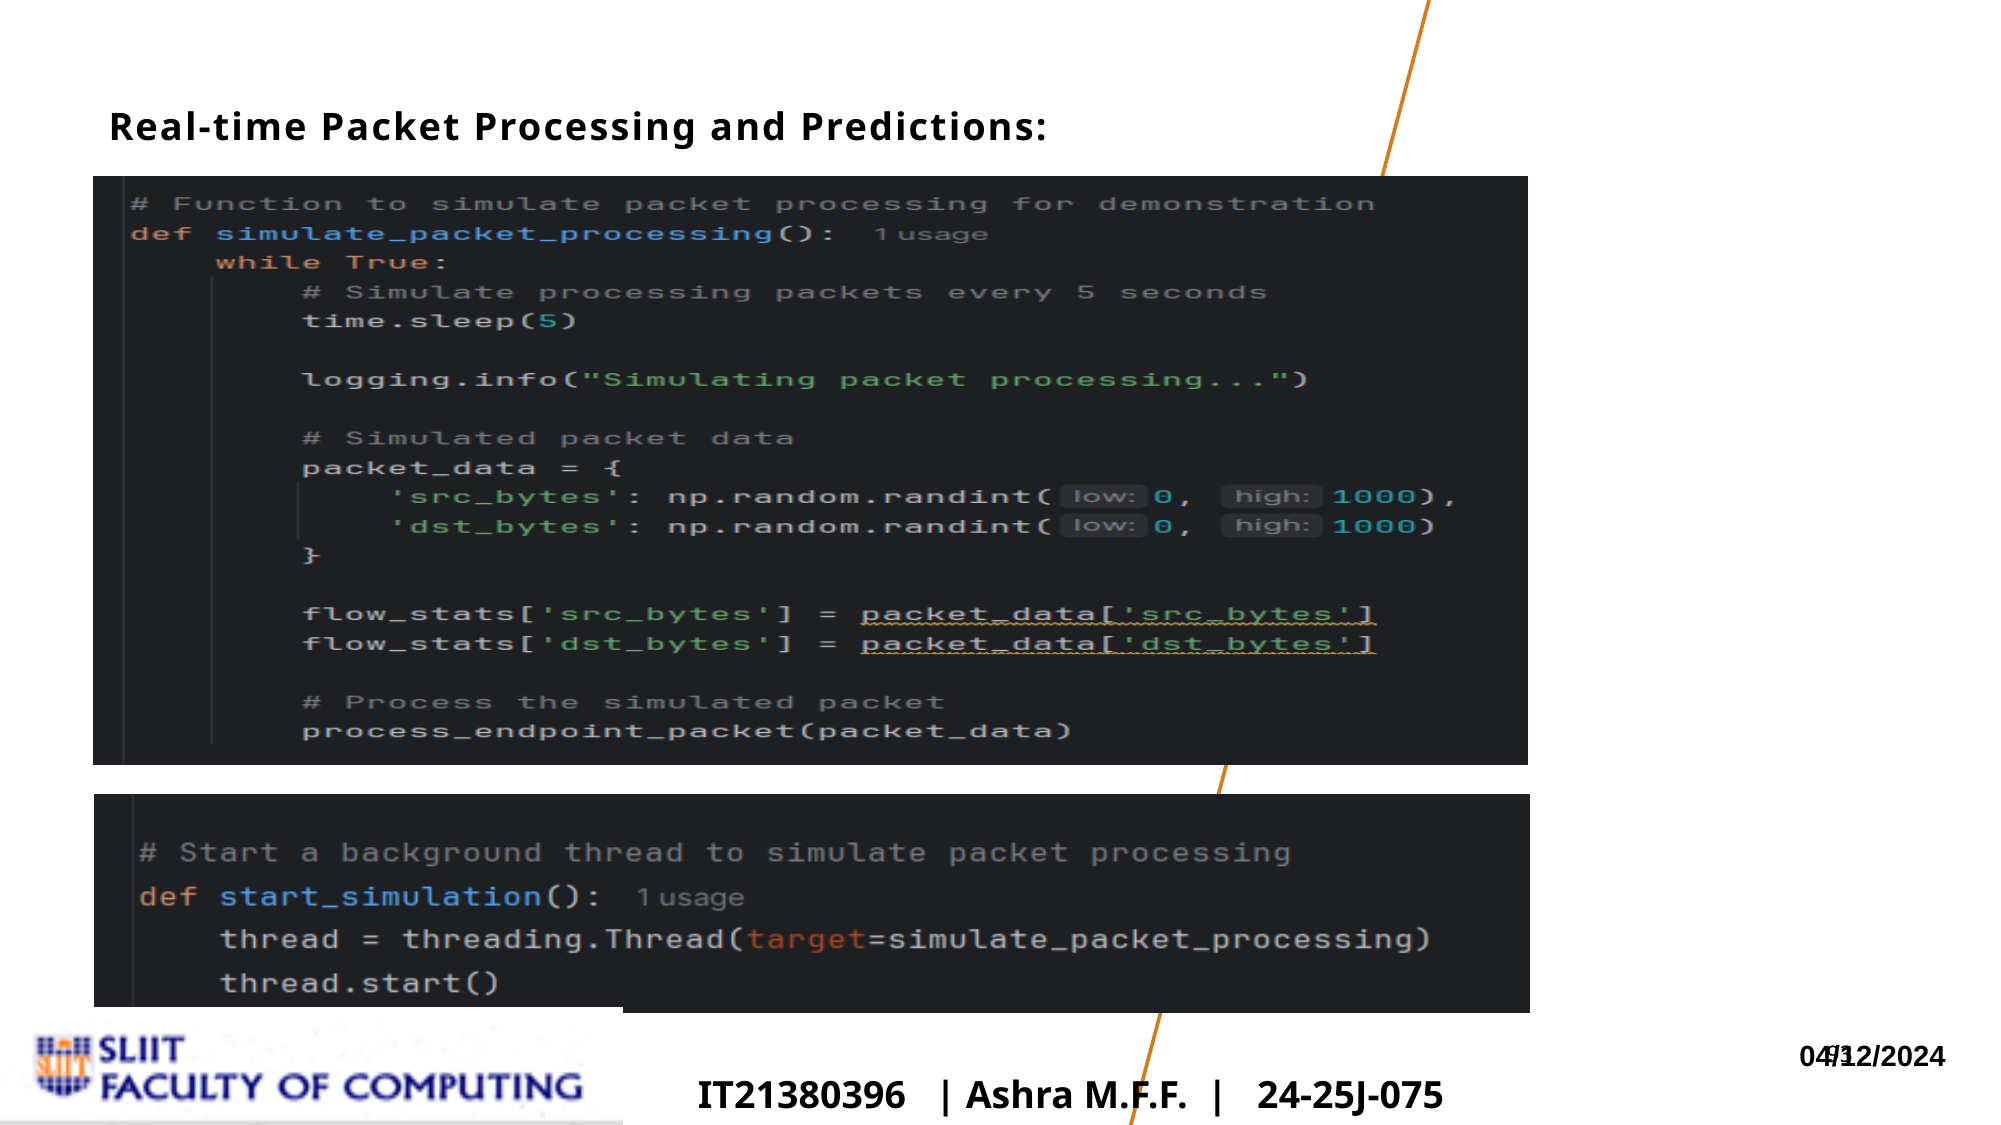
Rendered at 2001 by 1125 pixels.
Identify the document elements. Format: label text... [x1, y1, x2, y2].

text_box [0, 1006, 2000, 1125]
picture [93, 794, 1530, 1006]
title Real-time Packet Processing and Predictions: [93, 64, 1075, 156]
picture [92, 176, 1528, 766]
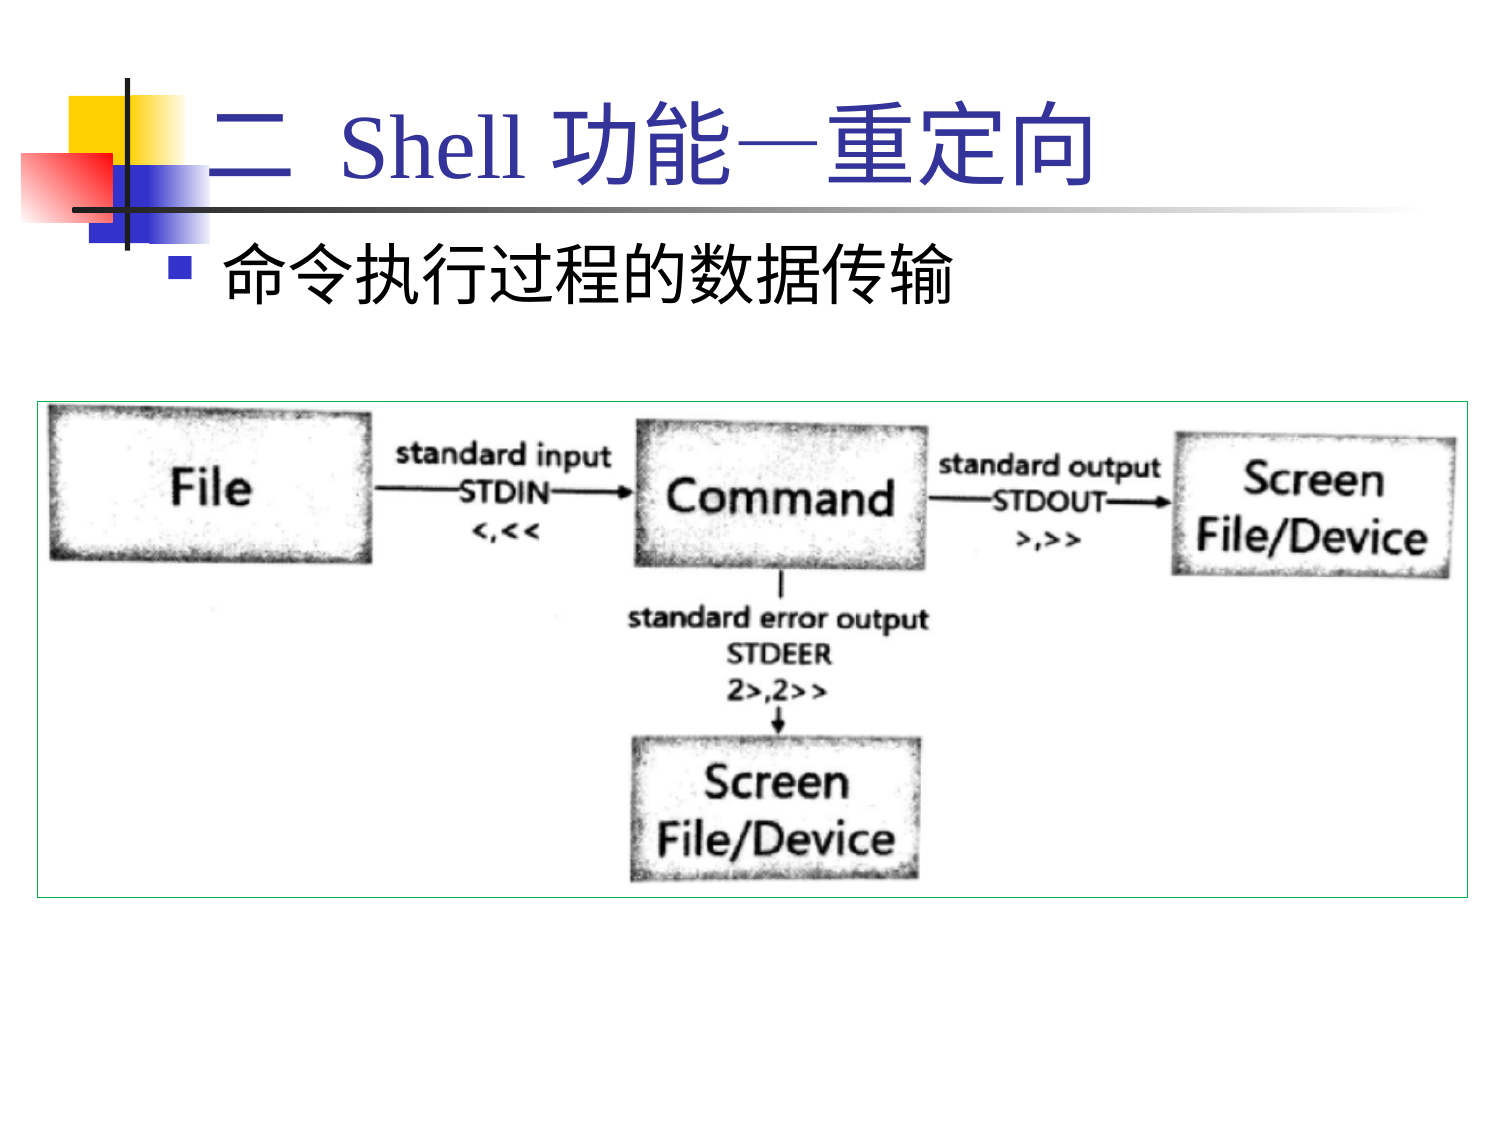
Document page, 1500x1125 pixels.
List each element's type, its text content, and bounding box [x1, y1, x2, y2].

picture [39, 402, 149, 897]
list 命令执行过程的数据传输 [149, 224, 504, 900]
picture [504, 0, 1001, 1125]
list 命令执行过程的数据传输 [1001, 224, 1400, 900]
picture [1400, 402, 1467, 897]
title 二 Shell功能—重定向 [1001, 31, 1468, 205]
title 二 Shell功能—重定向 [189, 31, 504, 205]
────────────────────────────────────────
- **How to complete this task**
Above are the records. Copy every line in them holding "pixels".

- **Output of the task**
Rendered at 2001 by 1125 pixels.
Document page, 1500x1125 pixels.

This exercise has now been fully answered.